(Saved entries)
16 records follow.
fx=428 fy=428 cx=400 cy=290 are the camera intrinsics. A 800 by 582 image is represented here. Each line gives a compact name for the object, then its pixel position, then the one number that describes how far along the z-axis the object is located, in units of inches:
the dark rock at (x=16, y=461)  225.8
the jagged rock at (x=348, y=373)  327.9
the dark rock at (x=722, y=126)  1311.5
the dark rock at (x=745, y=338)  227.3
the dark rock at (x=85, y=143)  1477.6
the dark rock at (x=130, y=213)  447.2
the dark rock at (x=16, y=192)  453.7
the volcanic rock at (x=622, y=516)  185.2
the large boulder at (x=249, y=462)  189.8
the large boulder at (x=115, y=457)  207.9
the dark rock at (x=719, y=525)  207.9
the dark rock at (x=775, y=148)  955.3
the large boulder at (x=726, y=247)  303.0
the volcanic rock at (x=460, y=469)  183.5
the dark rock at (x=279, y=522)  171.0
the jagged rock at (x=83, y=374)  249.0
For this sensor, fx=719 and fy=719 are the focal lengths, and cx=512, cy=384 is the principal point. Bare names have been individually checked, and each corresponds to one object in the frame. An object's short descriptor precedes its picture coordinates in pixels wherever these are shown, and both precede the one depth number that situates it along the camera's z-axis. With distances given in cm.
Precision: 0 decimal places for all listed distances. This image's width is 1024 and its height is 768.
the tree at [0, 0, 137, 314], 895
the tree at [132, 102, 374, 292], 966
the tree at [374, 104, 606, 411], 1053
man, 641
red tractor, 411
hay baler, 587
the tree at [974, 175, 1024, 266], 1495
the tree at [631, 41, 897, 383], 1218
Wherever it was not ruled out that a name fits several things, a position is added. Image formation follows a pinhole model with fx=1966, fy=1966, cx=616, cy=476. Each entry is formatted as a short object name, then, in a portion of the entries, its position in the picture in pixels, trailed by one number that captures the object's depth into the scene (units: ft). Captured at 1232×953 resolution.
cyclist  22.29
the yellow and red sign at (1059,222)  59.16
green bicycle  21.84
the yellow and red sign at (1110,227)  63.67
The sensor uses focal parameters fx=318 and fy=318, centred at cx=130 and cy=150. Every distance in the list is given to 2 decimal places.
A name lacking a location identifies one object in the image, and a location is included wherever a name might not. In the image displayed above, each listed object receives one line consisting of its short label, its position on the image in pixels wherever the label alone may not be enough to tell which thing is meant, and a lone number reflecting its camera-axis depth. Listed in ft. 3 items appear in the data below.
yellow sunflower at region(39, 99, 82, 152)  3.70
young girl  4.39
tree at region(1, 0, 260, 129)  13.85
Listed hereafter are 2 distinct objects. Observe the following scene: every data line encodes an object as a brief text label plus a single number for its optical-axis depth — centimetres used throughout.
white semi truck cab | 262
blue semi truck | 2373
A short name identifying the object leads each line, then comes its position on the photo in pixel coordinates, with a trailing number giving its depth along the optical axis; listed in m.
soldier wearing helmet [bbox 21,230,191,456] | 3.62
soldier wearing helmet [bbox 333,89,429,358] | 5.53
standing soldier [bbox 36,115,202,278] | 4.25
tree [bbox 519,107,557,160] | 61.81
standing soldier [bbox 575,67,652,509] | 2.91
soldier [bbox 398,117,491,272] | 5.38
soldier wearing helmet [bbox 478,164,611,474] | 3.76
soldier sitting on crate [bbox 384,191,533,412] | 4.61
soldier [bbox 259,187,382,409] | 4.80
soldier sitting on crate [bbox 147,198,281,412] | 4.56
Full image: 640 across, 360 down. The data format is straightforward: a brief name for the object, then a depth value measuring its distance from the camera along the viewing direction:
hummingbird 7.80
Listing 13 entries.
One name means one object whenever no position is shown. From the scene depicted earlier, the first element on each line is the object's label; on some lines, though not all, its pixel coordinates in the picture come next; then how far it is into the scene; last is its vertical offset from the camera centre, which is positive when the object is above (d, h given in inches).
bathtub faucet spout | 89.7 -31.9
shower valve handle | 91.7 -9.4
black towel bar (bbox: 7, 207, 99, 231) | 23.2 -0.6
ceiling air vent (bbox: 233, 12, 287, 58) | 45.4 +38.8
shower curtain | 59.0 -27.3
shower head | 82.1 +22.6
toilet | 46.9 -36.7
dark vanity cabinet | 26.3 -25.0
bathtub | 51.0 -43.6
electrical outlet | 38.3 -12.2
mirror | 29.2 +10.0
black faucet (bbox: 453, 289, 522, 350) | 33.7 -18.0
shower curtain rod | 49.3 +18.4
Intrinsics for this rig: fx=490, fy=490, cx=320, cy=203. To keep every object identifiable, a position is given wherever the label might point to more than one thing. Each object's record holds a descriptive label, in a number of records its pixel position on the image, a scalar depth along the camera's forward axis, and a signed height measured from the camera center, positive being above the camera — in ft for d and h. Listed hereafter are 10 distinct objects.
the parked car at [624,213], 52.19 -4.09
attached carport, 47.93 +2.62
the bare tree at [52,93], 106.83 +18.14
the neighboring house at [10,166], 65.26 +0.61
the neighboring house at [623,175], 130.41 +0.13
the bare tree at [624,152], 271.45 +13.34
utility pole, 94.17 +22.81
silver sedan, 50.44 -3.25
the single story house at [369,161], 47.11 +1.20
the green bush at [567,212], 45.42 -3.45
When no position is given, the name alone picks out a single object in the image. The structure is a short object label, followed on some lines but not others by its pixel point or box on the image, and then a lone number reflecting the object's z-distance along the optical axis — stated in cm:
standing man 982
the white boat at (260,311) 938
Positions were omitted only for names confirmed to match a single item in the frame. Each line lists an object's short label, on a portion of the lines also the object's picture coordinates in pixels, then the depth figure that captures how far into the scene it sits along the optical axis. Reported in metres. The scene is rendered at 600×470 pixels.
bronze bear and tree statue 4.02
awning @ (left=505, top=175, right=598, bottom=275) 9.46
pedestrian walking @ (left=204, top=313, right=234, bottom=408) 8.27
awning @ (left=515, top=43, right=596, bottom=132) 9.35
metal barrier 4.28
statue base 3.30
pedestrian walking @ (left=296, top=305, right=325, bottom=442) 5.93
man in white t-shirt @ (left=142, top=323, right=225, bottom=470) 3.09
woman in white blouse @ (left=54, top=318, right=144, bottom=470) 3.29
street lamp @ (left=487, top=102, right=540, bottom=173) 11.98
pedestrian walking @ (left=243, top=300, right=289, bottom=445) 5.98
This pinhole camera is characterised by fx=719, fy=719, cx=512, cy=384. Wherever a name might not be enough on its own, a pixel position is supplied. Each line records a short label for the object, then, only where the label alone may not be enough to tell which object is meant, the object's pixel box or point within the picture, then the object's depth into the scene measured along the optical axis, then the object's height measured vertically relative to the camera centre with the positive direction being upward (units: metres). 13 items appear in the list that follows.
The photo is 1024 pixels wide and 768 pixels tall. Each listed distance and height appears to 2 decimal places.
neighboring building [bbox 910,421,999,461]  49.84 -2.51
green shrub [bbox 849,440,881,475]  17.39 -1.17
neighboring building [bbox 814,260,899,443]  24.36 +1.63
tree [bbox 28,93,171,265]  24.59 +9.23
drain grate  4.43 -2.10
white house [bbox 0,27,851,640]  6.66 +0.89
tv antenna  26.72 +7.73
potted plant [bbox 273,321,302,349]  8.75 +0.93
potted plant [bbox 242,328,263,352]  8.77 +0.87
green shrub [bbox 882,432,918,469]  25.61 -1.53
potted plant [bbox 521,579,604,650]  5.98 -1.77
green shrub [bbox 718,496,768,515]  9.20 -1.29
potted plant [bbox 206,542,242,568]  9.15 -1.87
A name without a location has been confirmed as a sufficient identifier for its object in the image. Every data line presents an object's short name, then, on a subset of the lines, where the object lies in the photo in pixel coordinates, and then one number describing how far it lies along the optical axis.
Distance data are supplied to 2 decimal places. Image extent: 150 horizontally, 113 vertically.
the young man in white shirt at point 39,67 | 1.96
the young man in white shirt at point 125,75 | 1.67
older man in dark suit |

▸ **PROBLEM TO SOLVE**
For the string "enough", search the preceding data and copy every line that includes it.

▸ **TASK RESULT**
A name lacking a location identifies one object in the image, and a location is included wherever a name might not. In the image displayed above, each listed object receives one line consisting of its short label, its position on the image in pixels wherever the label alone may not be enough to tell which thing is meant, and a lone number reflecting its camera-axis depth. Listed in ft. 3 items appear in the data below.
This pinhole camera is characterised by fx=719, fy=719, cx=512, cy=384. Wherever a name might not be enough on its own, a pixel position is supplied. Each line records a short label for the object, then, only where the label alone may not be enough to tell which object is meant, the object's pixel box or point within the picture, then the object's depth into the scene measured along the optical axis, then the object's height measured vertically relative to the camera centre with the positive direction being upward (units: metres). 13 items appear in the list that follows.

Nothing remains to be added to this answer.